### RECORDS SUPPLIED
== Segment start ==
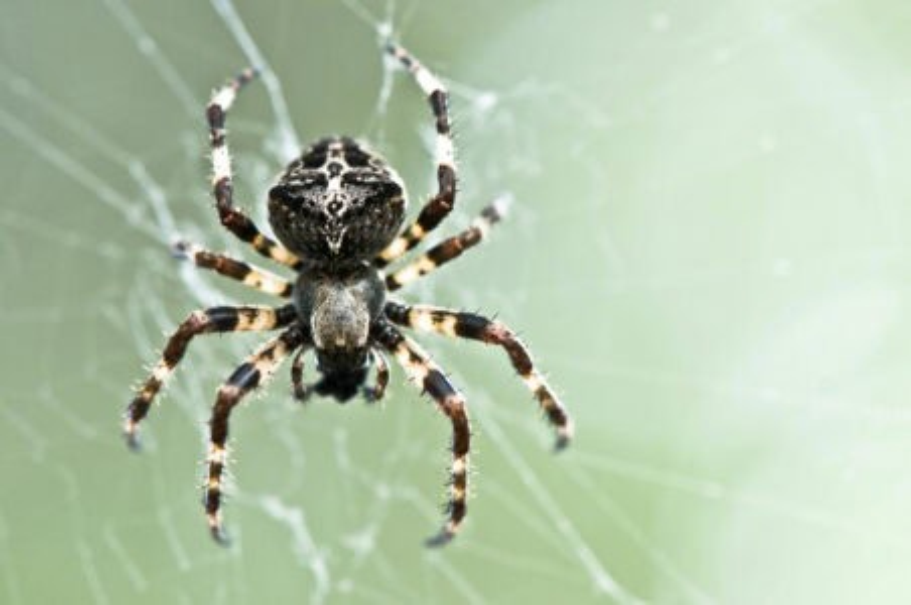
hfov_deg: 13.1
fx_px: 3980
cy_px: 302
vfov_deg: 8.7
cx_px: 456
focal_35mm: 158
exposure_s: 1/40
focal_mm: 105
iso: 250
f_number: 5.6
== Segment end ==
### DIRECTIVE
Omitting all pictures, set the listing down exactly.

### RESULT OF THIS TASK
hfov_deg: 13.1
fx_px: 3980
cy_px: 302
vfov_deg: 8.7
cx_px: 456
focal_35mm: 158
exposure_s: 1/40
focal_mm: 105
iso: 250
f_number: 5.6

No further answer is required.